# Create a TextBox clear button in VB?



## INTELCRAZY

I want to make a button in one of my programs that will clear all textboxes in the form, how do I do this? It's Visual Basic 2005 Express Edition...



Thanks


----------



## wungoodshu

Make a button, program it to do...

Text1 = ""

Text1 being the name of the text box. Just make the list longer if you want the button to clear multiple text boxes.


----------



## INTELCRAZY

wungoodshu said:


> Make a button, program it to do...
> 
> Text1 = ""
> 
> Text1 being the name of the text box. Just make the list longer if you want the button to clear multiple text boxes.



Okay thanks


----------



## INTELCRAZY

How could I select between different forms? I don't even know how to make a program that uses two different Windows yet...


----------



## K3rupt

You create the Forms,

You know how to do this?

If Not:

Right Click your current Form (Default Top Left, Default Names is Form1)

Go to Add

Click Form

Then, You reference the form it is in in the Code window 

Using

form2.txtbox1.text = ""

*EG:*

You create A Form:
With 2 cmd box's
and a text box

Create another form

One command box with clear the writing on its own form
The other command box will clear the writing on the Otherform

Now, Just do as i have done:
Try out the Code i have done.
I have done it differently too what you may want too do














You may have a cmd box that when clicked, brings up other form

This would be done using Form2.show

Easy


----------



## INTELCRAZY

K3rupt said:


> You create the Forms,
> 
> You know how to do this?
> 
> If Not:
> 
> Right Click your current Form (Default Top Left, Default Names is Form1)
> 
> Go to Add
> 
> Click Form
> 
> Then, You reference the form it is in in the Code window
> 
> Using
> 
> form2.txtbox1.text = ""
> 
> *EG:*
> 
> You create A Form:
> With 2 cmd box's
> and a text box
> 
> Create another form
> 
> One command box with clear the writing on its own form
> The other command box will clear the writing on the Otherform
> 
> Now, Just do as i have done:
> Try out the Code i have done.
> I have done it differently too what you may want too do
> 
> 
> 
> 
> 
> 
> 
> 
> 
> 
> 
> 
> 
> 
> You may have a cmd box that when clicked, brings up other form
> 
> This would be done using Form2.show
> 
> Easy



Yeah, Thanks, I could do that...

But I want to run like different forms that contain different things, so I want one form to be like a menu and use buttons to link into the other forms. How do I do this?

Thanks again


----------



## K3rupt

INTELCRAZY said:


> Yeah, Thanks, I could do that...
> 
> But I want to run like different forms that contain different things, so I want one form to be like a menu and use buttons to link into the other forms. How do I do this?
> 
> Thanks again



Do you know about all the ways too put the words in (hard to desribe)

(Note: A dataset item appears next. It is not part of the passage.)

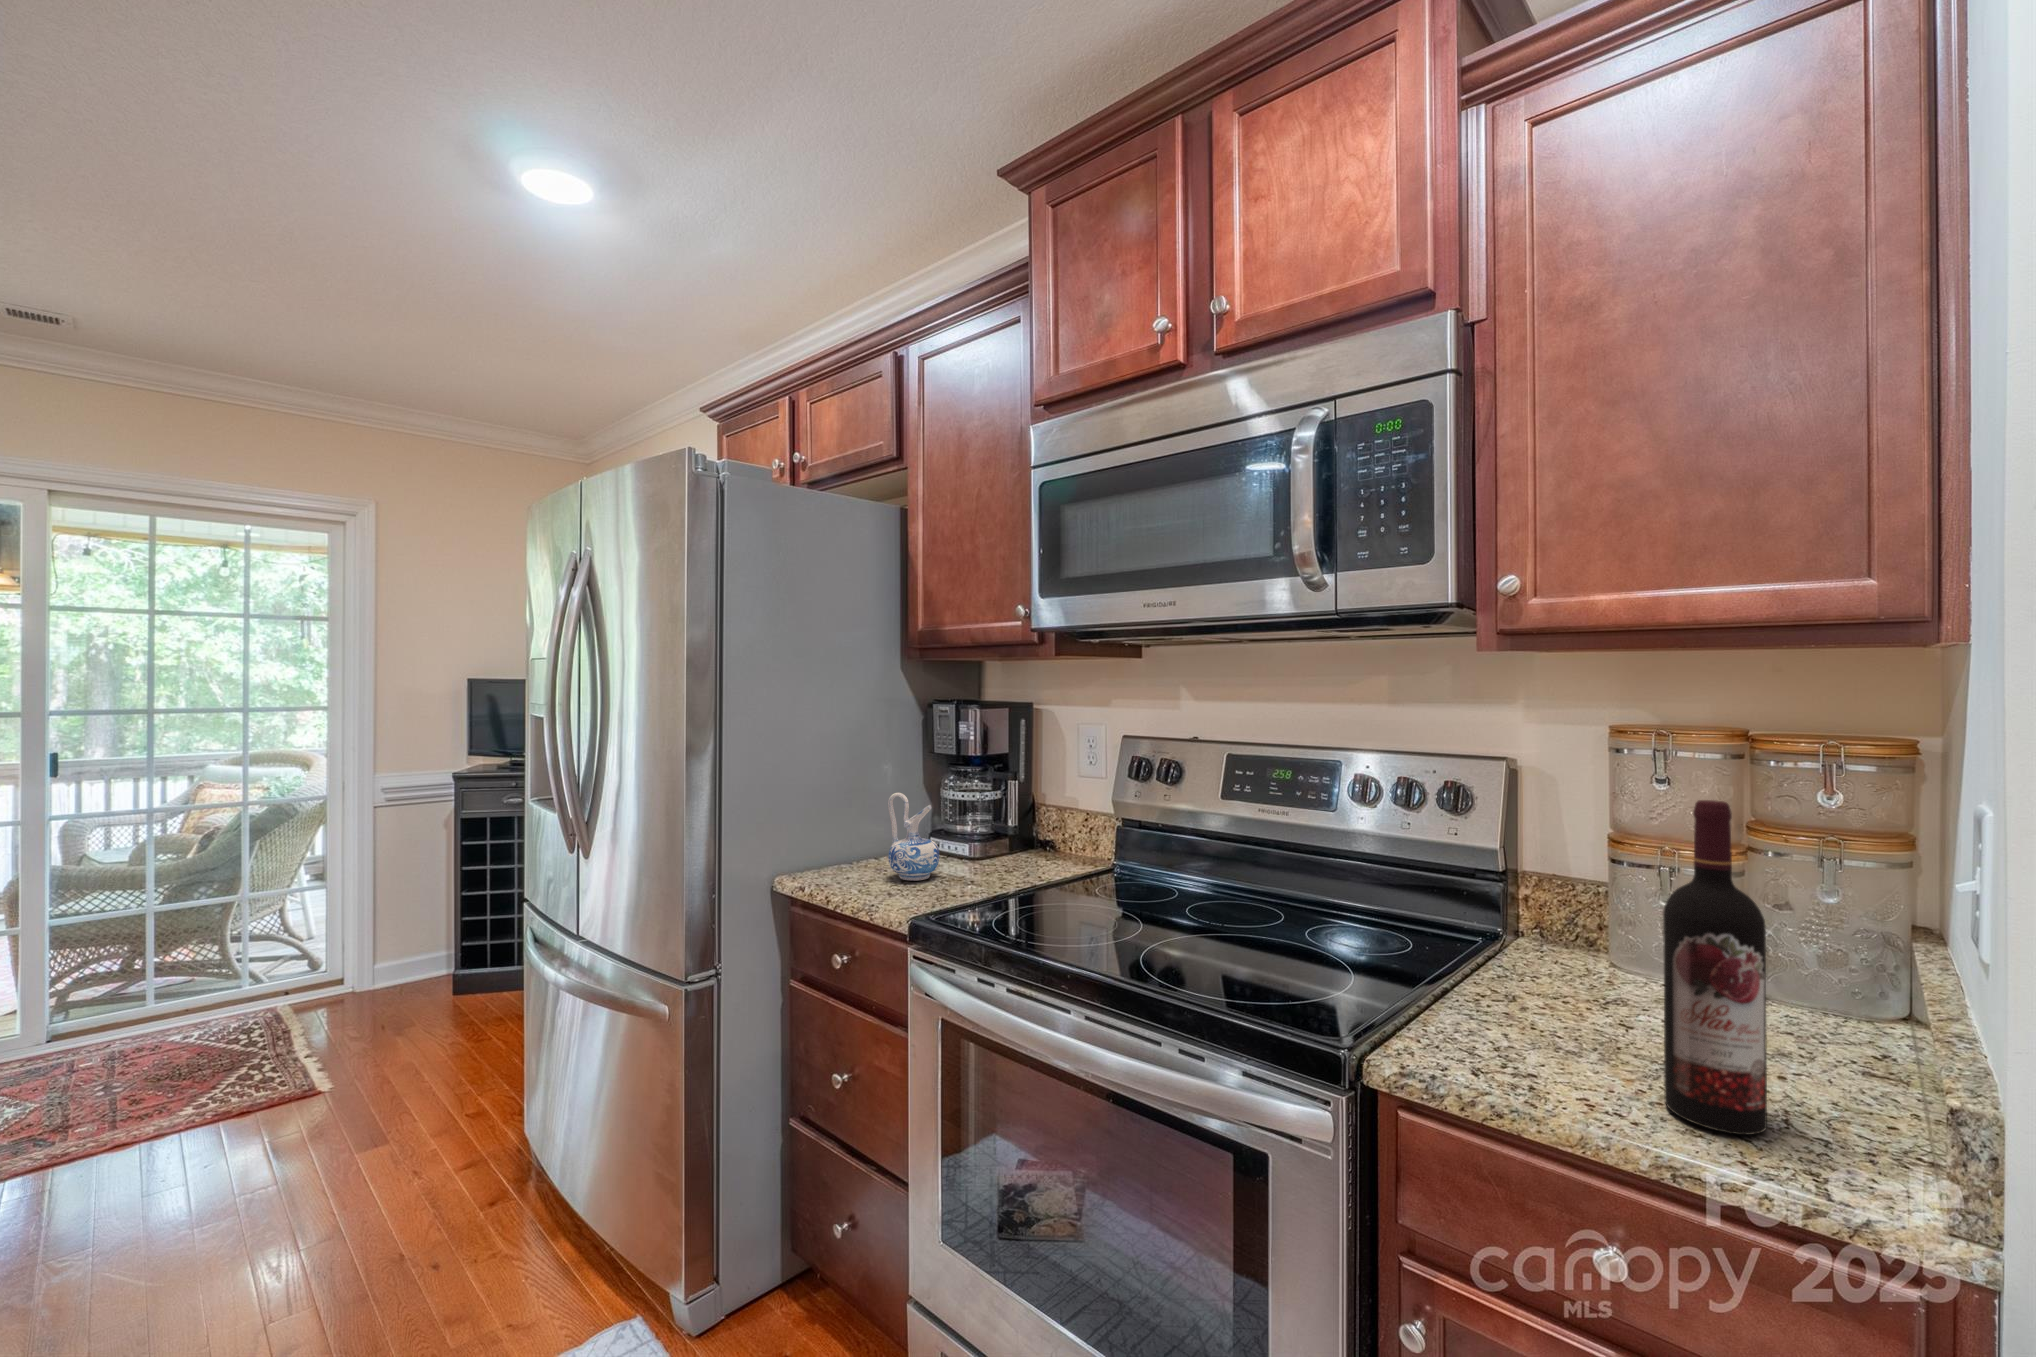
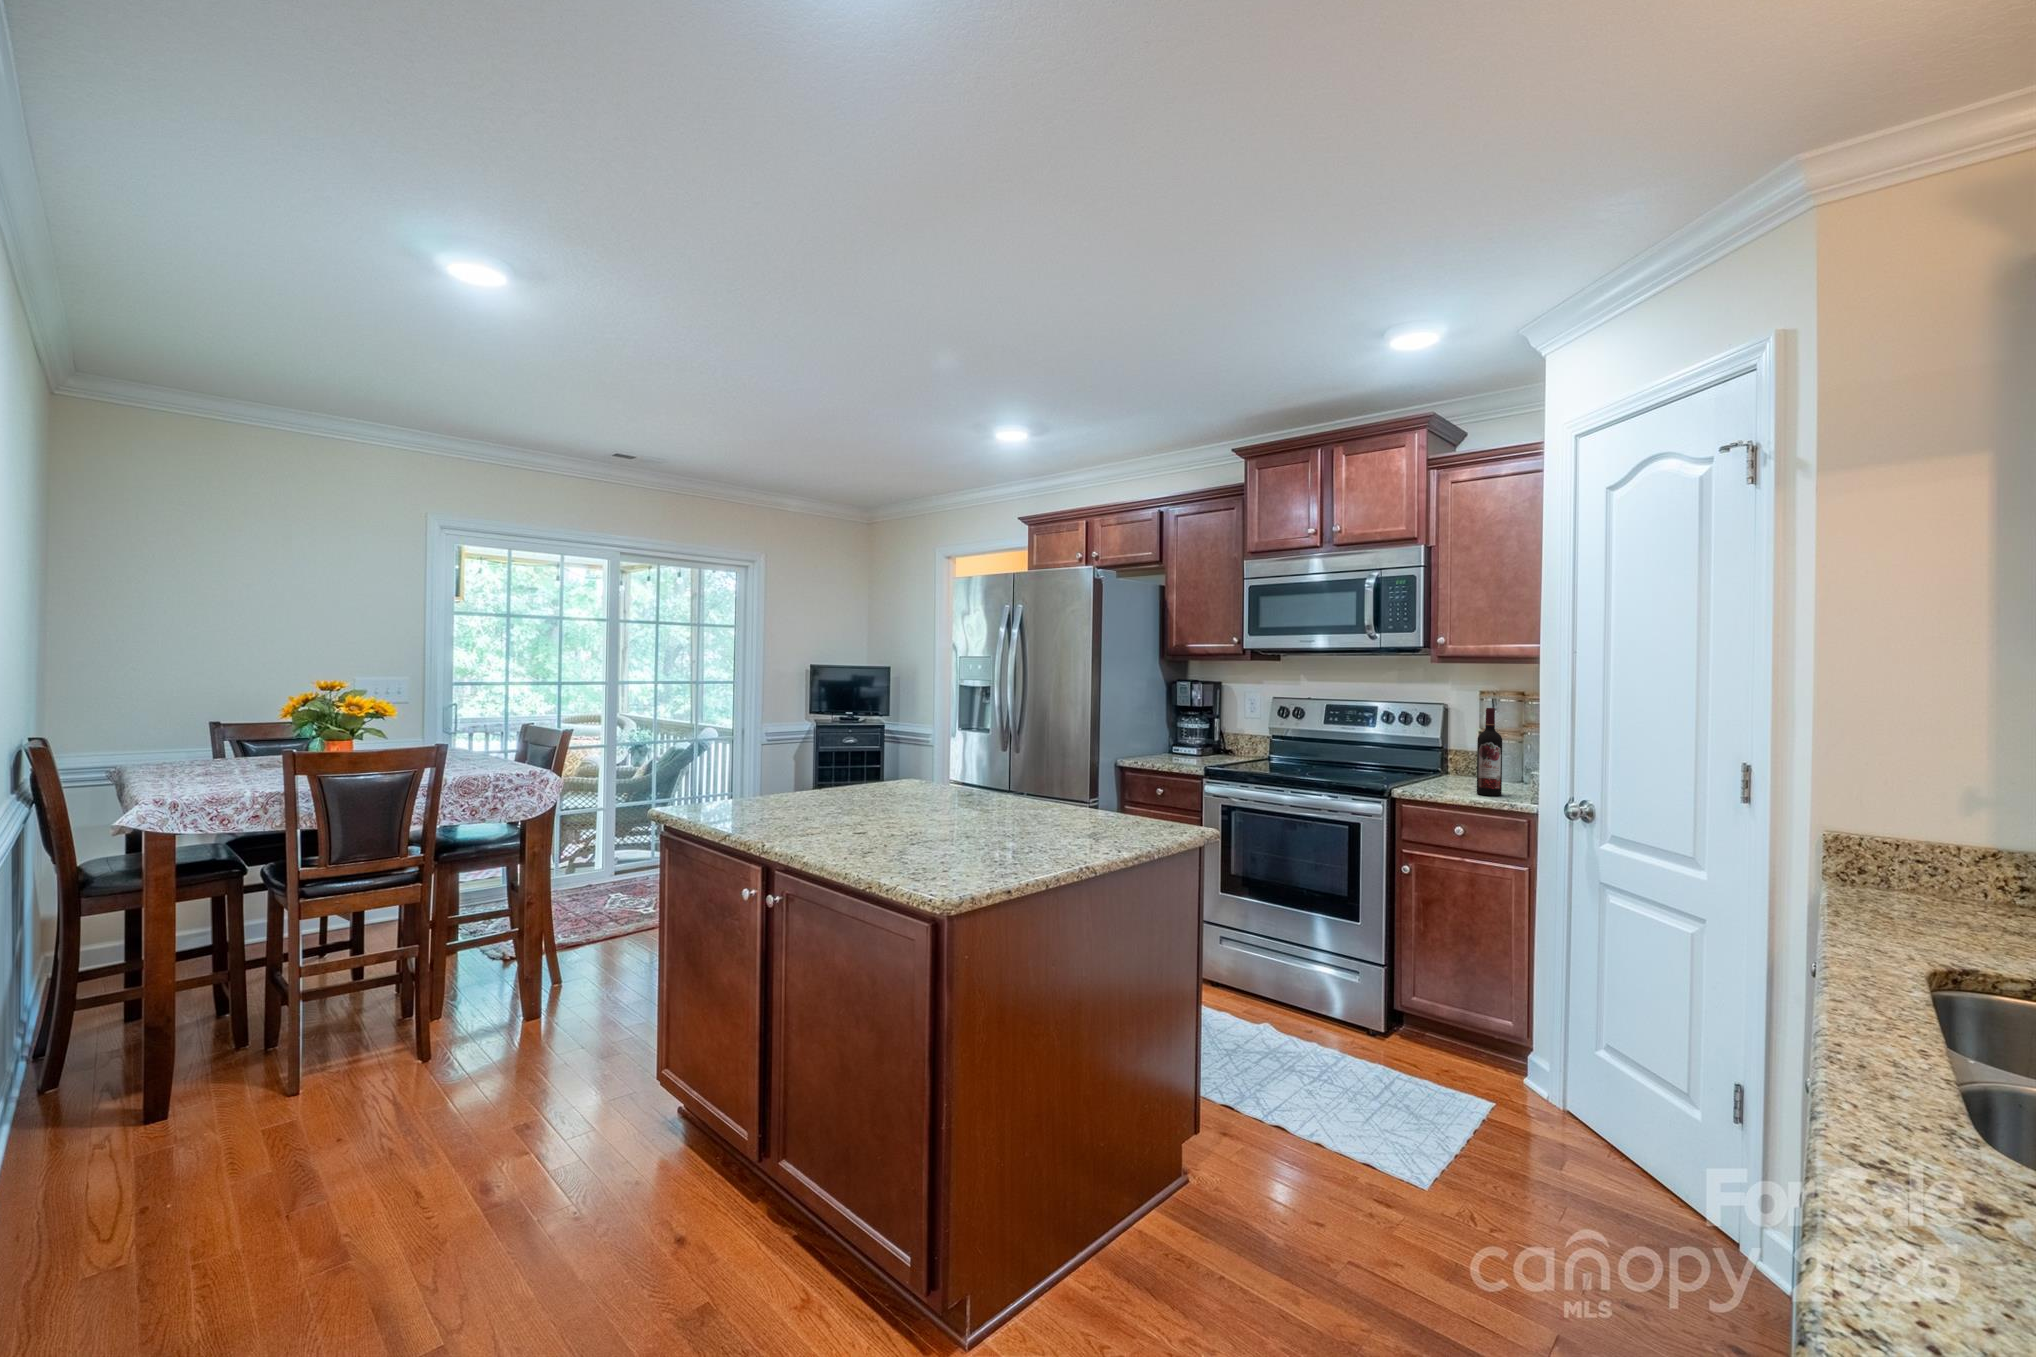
ceramic pitcher: present [888,793,939,881] -> none [1167,722,1191,761]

Eg: you must call Command Buttons cmd(then the name here without brackets)

text box must be txt(name)

Labels must be lbl(name)



Just create the forms with what you want on them

Too refrence and item in another form to change its propertys, You must write the forms name, Then the item you wish to change its property, then the items itselfs property, then what you want too change it too.

Eg

form2.txtexample.text = "I am Not a Nub"


Or if you wanted like Radio Buttons on a different form changing something on the main form

Create how ever many radio (option) buttons you want on the form
Create the other items (for my example im using a text box)

*Prime example*

Main Form's name = Form1  (Containing the text box)
Other form's name = Form2 (containing 3 Radio Buttons, Not in an array)
textbox's name = txtchanged
Option button 1 name = Option1
option button 2 name = Option2
Option button 3 name = Option3

Ok.

What this program will do is When a radio button is clicked, it will change the propertys of another item on the other form.

Here you go:


----------



## INTELCRAZY

K3rupt said:


> Do you know about all the ways too put the words in (hard to desribe)
> 
> Eg: you must call Command Buttons cmd(then the name here without brackets)
> 
> text box must be txt(name)
> 
> Labels must be lbl(name)
> 
> 
> 
> Just create the forms with what you want on them
> 
> Too refrence and item in another form to change its propertys, You must write the forms name, Then the item you wish to change its property, then the items itselfs property, then what you want too change it too.
> 
> Eg
> 
> form2.txtexample.text = "I am Not a Nub"
> 
> 
> Or if you wanted like Radio Buttons on a different form changing something on the main form
> 
> Create how ever many radio (option) buttons you want on the form
> Create the other items (for my example im using a text box)
> 
> *Prime example*
> 
> Main Form's name = Form1  (Containing the text box)
> Other form's name = Form2 (containing 3 Radio Buttons, Not in an array)
> textbox's name = txtchanged
> Option button 1 name = Option1
> option button 2 name = Option2
> Option button 3 name = Option3
> 
> Ok.
> 
> What this program will do is When a radio button is clicked, it will change the propertys of another item on the other form.
> 
> Here you go:




I just need a button to open another form, what do I code to do this?


Thanks


----------



## K3rupt

INTELCRAZY said:


> I just need a button to open another form, what do I code to do this?
> 
> 
> Thanks



the forms name . show

so 

form2.show


----------



## INTELCRAZY

K3rupt said:


> the forms name . show
> 
> so
> 
> form2.show



Nice Thanks...

Watch out I am working on a project... I might trouble you for more stuff


----------



## K3rupt

INTELCRAZY said:


> Nice Thanks...
> 
> Watch out I am working on a project... I might trouble you for more stuff



Sure 

Ill keep checking this Thread for a few days 

Feel Free to ask what you want


----------